Quand le trotskiste tire sur les anarchistes

L’édifice du système économicopolitique du néolibéralisme craquèle, en France et ailleurs. En Grande-Bretagne, en Allemagne, en France les gestes de désespoir se multiplient, censure sur internet, perquisitions médiatisées.

L’anarchisme, ce modèle d’une société égalitaire, dont l’idée, s’inspire des pensées de l’économiste et sociologue français, Pierre-Joseph Proudhon, est développée, au milieu du 19ème siècle, dans la commune suisse de Saint-Imier, et vécue, à cette époque, par des milliers d’ouvriers horlogers du Jura bernois, avec l’assistance de l’écrivain et historien suisse James Guillaume, le petit patron graveur Adhémar Schwitzguebel de Sonvilier, ainsi que le philosophe russe Mikhaïl Bakounine.

Ils défendaient tous un courant de pensée qui préconise la socialisation des moyens de production sans l’intervention d’un état régulateur, le terme anarchie venant du grec « anarkhia », absence de pouvoir et d’hiérarchie.

Absent des manuels scolaires depuis deux siècles, réduit à un courant terroriste et destructeur, parce qu’infiniment plus dangereux pour le statu quo que le communisme, qui n’en représente que sa continuation sous forme du « capitalisme d’état », l’anarchisme devient, à l’ère de l’automatisation et la digitalisation une réelle alternative possible comme modèle de société.

Mikhaïl Bakounine, mort à Berne en 1876, provoqua la scission avec Karl Marx au sein de la première « Internationale » sur la question, essentielle, du rôle de l’état dans la transformation de la société vers une société égalitaire. Alors que Marx considéra l’Etat centralisateur comme une étape intermédiaire vers le but idéologique final, Bakounine contesta l’intervention d’une quelconque autorité dans cette transformation, voulue par les deux. Pour Bakounine « là où commence l’Etat, la liberté individuelle cesse, et vice et versa. » L’histoire lui donna raison.
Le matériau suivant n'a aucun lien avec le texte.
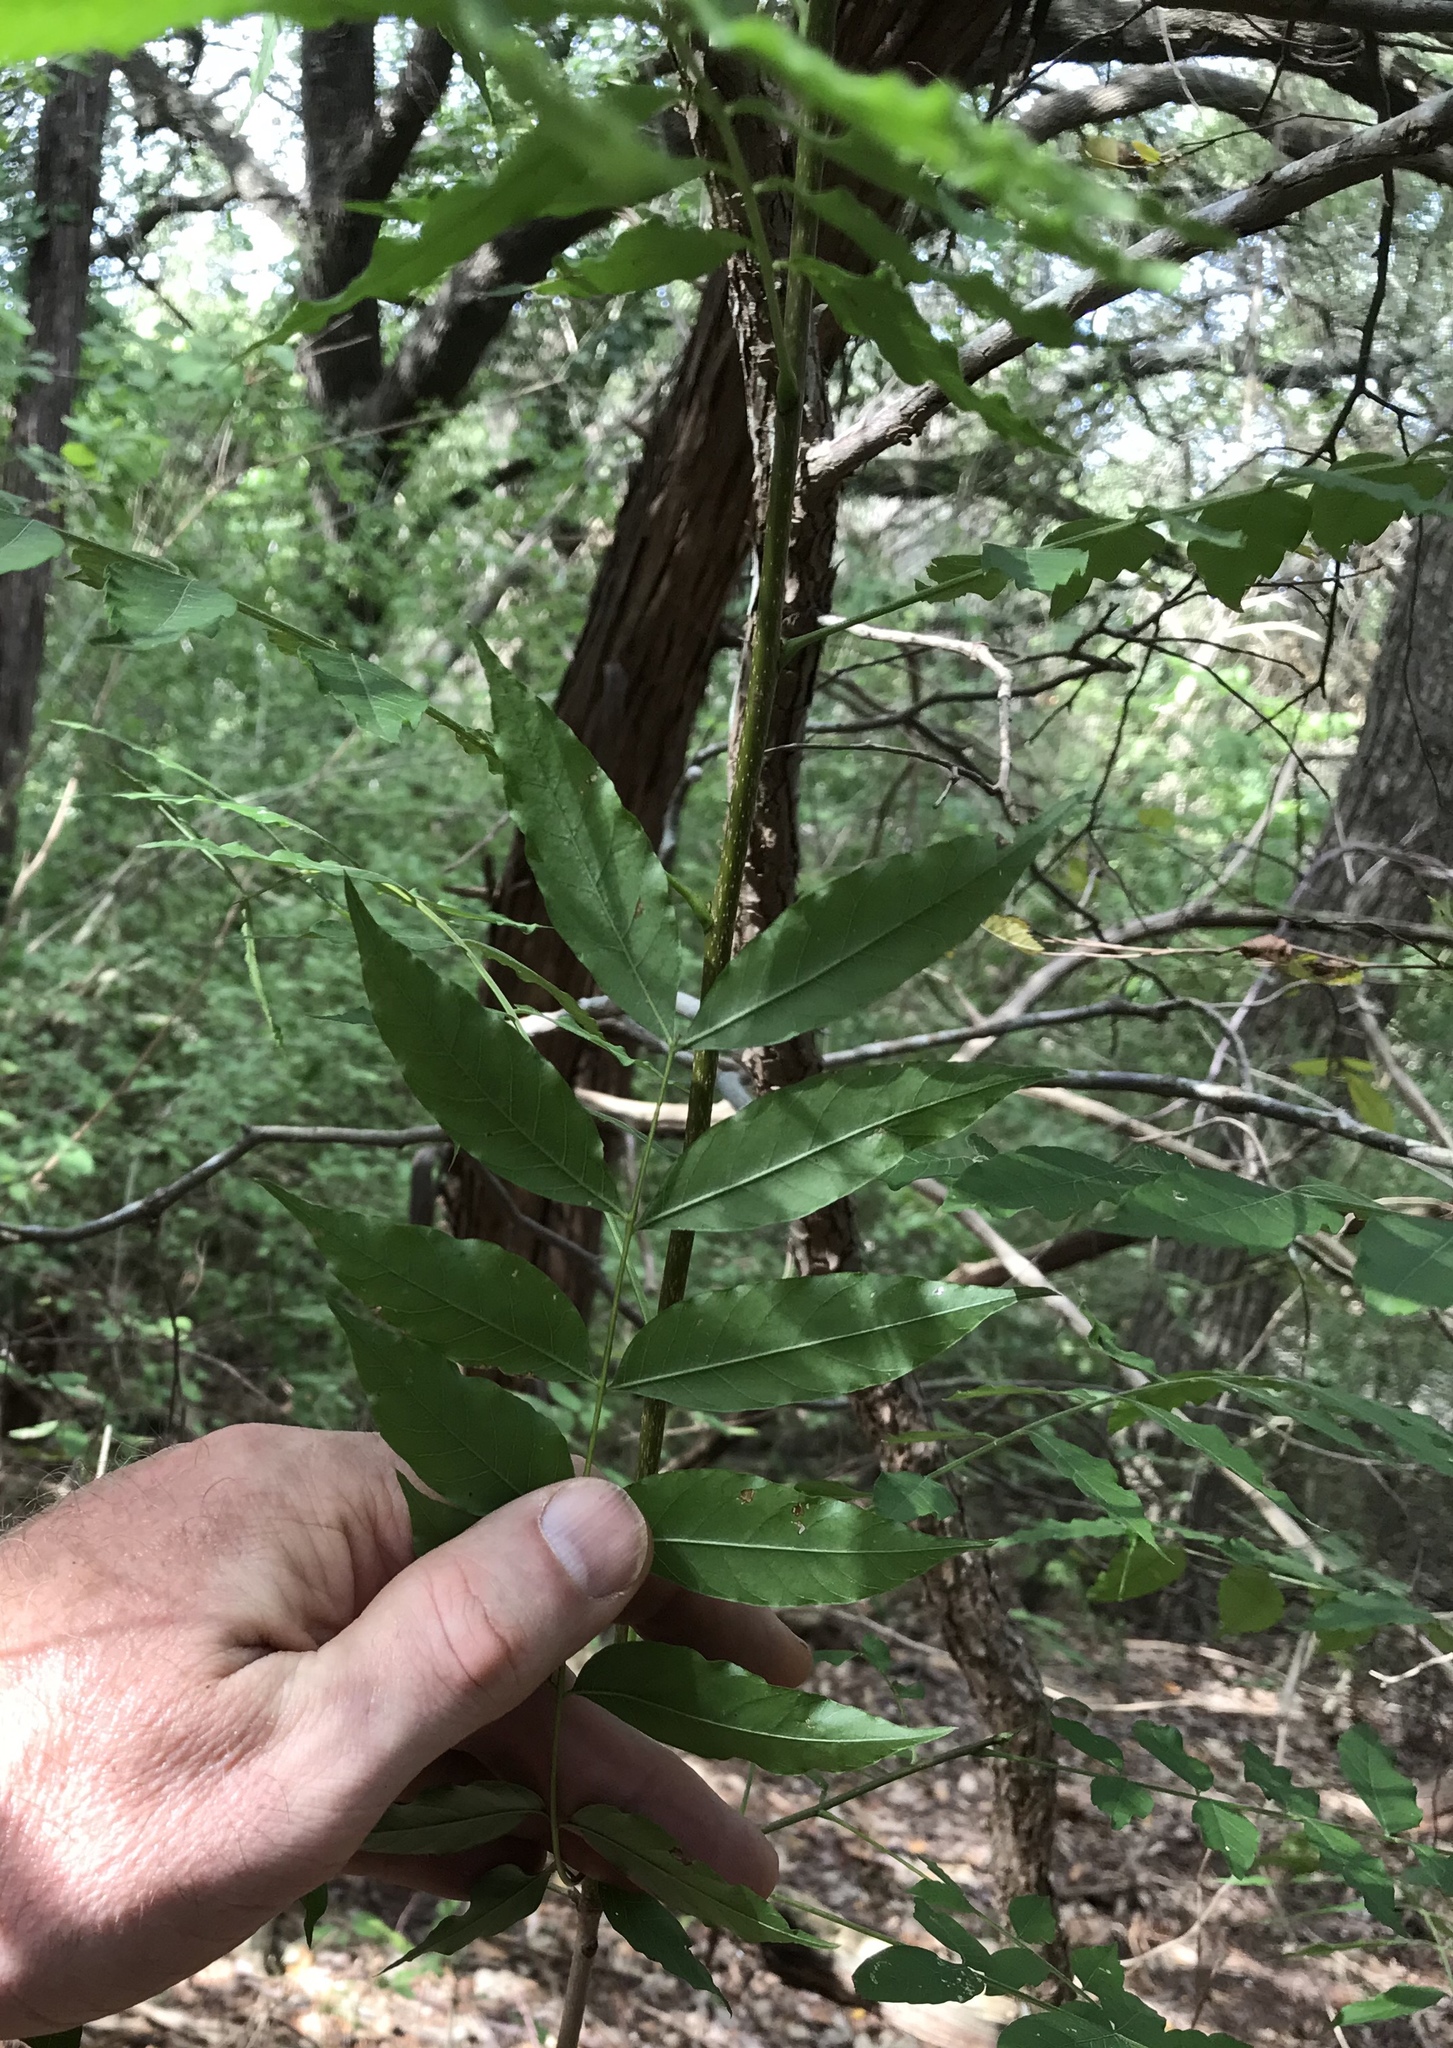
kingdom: Plantae
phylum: Tracheophyta
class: Magnoliopsida
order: Sapindales
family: Anacardiaceae
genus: Pistacia
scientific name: Pistacia chinensis
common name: Chinese pistache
1917, le tsar de Russie prend la fuite. Les conseils d’ouvriers, de paysans et de soldates, les « soviets », organisés selon le modèle de l’anarchisme, fondés après la première révolution de 1905, collectifs que Lénine considérait « trop à gauche », s’emparent des usines par l’insurrection spontanée, croyant que leur modèle de société allait finalement s’installer en Russie. (« Ni dieu ni maître », film documentaire Arte)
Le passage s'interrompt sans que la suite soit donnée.